M. B..., ressortissant tunisien, né en 1986 à Paris, est entré en France en 2003. Il a obtenu des titres de séjour depuis 2003. Sa demande de renouvellement de titre de séjour a été rejetée le 28 février 2025 par le préfet de Seine-Saint-Denis. Il a fait l’objet d’une obligation de quitter le territoire français, et d’une assignation à résidence, par arrêtés du 7 décembre 2025 du préfet de l’Eure. Il demande au tribunal d’en prononcer l’annulation.
Sur la jonction :
Les requêtes présentées par M. B... sont relatives au même étranger, présentent à juger des questions semblables et ont fait l’objet d’une instruction commune.
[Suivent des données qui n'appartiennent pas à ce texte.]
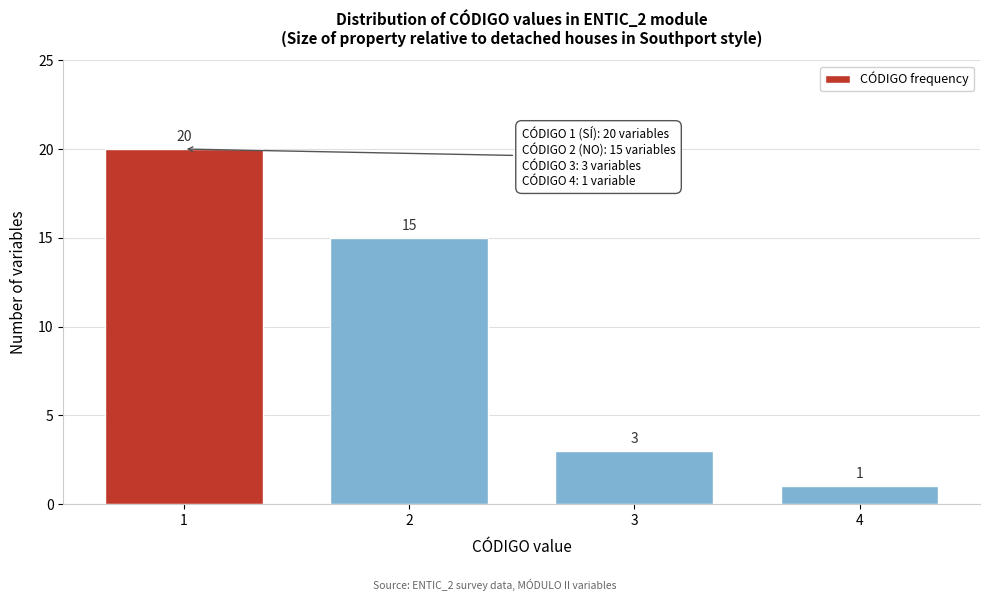

Reading right to left, transcribe all the data shown in this chart.

1	3	15	20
Il y a donc lieu de les joindre pour statuer par un seul jugement.

Sur les conclusions à fin d’annulation et d’injonction :

Il ressort des pièces du dossier que les décisions attaquées ont été abrogées par un arrêté du préfet du 15 décembre 2025, sans avoir connu un début d’exécution. Par suite il n’y a plus lieu de statuer sur les conclusions aux fins d’annulation et d’injonction de ces requêtes.
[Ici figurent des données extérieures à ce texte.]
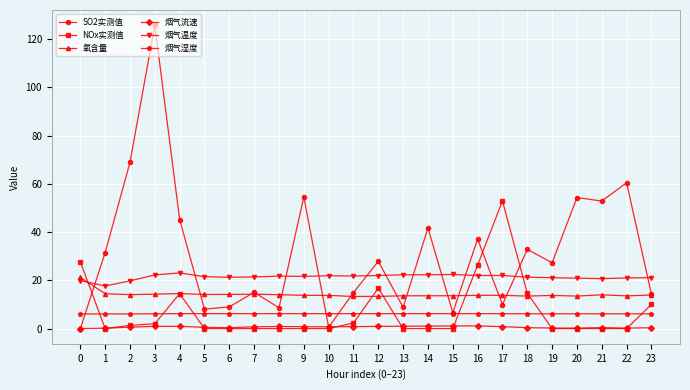

At which category is the sum across all series the highest?

3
Sur les frais liés au litige :
Aux termes de l’article L. 761-1 du code de justice administrative : « Dans toutes les instances, le juge condamne la partie tenue aux dépens ou, à défaut, la partie perdante, à payer à l'autre partie la somme qu'il détermine, au titre des frais exposés et non compris dans les dépens. Les parties peuvent produire les justificatifs des sommes qu'elles demandent et le juge tient compte de l'équité ou de la situation économique de la partie condamnée. Il peut, même d'office, pour des raisons tirées des mêmes considérations, dire qu'il n'y a pas lieu à cette condamnation ».
Il y a lieu, dans les circonstances de l’espèce, de faire application de ces dispositions et de mettre à la charge de l’Etat le versement à M. B... de la somme de 1 000 euros au titre des frais exposés et non compris dans les dépens.






D E C I D E :



Article 1er : Il n’y a plus lieu de statuer sur les requêtes n° 2505956 et 2505957.

Article 2 : L’État versera une somme de 1 000 euros à M. B... en application des dispositions de l’article L. 761-1 du code de justice administrative.

Article 3 : Le présent jugement sera notifié à M. A... B... et au préfet de l'Eure.




Rendu public par mise à disposition au greffe le 18 décembre 2025.


Le magistrat désigné,

Signé :

F. –E. Baude
La greffière,

Signé :

A. Tellier

Pour expédition copie conforme
La greffière,
A. TELLIER


La République mande et ordonne au préfet de l’Eure en ce qui le concerne et à tous huissiers de justice à ce requis en ce qui concerne les voies de droit commun, contre les parties privées, de pourvoir à l’exécution de la présente décision.